Watching Cambodia opens with a visit to the Khmer Rouge zone in 1972, the only one by a western observer before Pol Pot's victory in 1975. But legwork in the rice fields was not enough. Understanding Cambodia is not an easy matter. It requires sifting through mountains of documents, from Angkorian stone inscriptions to Khmer Rouge radio transcripts, as well as reading and evaluating piles of books written by scholars, travelers, journalists, and technicians.
It further requires carefully listening to people from all walks of life: farmers, monks, politicians, guerrilla fighters, teachers, and sometimes killers and their potential victims.
The country is like a labyrinth, and this book explores several entrances. The first such entrance opens onto the agrarian question. Another reveals the lines along which the Khmers organize their political life. Yet a third looks into the interplay between the big powers' political games and internal problems. Finally, the relationship between the Vietnamese and Khmer communists provides another view into the corridors of power.
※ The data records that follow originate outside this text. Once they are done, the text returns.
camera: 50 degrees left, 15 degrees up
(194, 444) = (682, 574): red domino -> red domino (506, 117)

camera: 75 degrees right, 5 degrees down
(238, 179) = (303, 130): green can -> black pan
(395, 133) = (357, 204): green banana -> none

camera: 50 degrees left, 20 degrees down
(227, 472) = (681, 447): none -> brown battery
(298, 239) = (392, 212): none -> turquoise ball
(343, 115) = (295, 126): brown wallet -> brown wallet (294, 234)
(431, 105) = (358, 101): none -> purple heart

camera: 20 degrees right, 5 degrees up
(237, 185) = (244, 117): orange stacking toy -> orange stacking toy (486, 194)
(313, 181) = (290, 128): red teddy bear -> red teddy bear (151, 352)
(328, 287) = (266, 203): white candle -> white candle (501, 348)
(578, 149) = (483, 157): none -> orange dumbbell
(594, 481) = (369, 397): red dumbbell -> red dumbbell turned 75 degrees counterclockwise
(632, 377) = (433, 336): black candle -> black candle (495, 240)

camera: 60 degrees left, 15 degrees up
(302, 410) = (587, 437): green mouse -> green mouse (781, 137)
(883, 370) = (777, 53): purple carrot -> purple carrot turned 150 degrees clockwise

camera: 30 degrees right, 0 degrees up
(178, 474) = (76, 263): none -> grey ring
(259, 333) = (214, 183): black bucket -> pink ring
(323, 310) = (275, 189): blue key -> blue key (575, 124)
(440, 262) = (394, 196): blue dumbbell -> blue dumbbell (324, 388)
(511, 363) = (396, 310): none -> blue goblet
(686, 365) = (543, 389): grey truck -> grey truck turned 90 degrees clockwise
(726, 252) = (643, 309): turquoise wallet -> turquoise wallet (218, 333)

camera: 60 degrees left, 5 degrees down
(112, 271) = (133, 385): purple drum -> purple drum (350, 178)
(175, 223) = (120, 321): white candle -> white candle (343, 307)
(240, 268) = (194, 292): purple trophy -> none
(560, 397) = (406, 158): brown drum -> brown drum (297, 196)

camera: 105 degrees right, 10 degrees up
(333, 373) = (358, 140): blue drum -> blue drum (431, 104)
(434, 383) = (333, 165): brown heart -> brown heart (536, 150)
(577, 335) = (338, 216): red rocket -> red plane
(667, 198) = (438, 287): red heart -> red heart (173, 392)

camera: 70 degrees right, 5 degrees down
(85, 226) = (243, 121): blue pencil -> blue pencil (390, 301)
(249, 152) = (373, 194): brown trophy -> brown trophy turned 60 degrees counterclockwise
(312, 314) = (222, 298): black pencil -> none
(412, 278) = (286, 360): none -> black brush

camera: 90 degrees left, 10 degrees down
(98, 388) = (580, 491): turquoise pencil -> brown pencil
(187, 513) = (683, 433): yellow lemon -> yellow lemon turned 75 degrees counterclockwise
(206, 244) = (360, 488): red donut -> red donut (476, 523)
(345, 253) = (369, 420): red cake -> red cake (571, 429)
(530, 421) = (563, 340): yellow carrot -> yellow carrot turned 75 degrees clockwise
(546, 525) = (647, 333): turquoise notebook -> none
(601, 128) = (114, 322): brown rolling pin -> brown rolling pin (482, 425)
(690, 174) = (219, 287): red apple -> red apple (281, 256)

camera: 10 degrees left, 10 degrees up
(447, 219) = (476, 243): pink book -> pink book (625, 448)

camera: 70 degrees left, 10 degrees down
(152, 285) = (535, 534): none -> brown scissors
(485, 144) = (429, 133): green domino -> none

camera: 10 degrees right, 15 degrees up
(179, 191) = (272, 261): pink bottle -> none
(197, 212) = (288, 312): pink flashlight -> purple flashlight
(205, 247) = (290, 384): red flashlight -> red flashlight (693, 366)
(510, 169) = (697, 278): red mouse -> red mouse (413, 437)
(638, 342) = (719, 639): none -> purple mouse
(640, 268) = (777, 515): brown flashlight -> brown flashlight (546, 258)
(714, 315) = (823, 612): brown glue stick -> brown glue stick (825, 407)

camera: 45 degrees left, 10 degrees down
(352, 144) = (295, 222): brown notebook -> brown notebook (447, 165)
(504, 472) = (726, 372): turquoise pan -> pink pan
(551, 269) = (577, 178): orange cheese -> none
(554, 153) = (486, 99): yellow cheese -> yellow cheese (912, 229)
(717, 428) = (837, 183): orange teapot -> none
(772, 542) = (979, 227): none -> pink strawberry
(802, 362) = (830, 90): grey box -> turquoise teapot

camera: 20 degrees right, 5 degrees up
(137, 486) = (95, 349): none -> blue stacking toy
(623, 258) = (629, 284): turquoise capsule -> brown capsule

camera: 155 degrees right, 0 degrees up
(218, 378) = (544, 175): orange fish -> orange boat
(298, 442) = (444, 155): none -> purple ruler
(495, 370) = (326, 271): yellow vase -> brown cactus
Events are multi-faceted. The essays contained in this book try to reveal a number of the facets so that the reader can appreciate the labyrinthine nature of the Cambodian experience. But there is no final word, no hidden truth at the end. That would require entering all the gates of the labyrinth at the same time.
Cambodia is a complex society with a complex history. This books upholds a complex approach as the only way to encounter the reality of the Cambodian experience.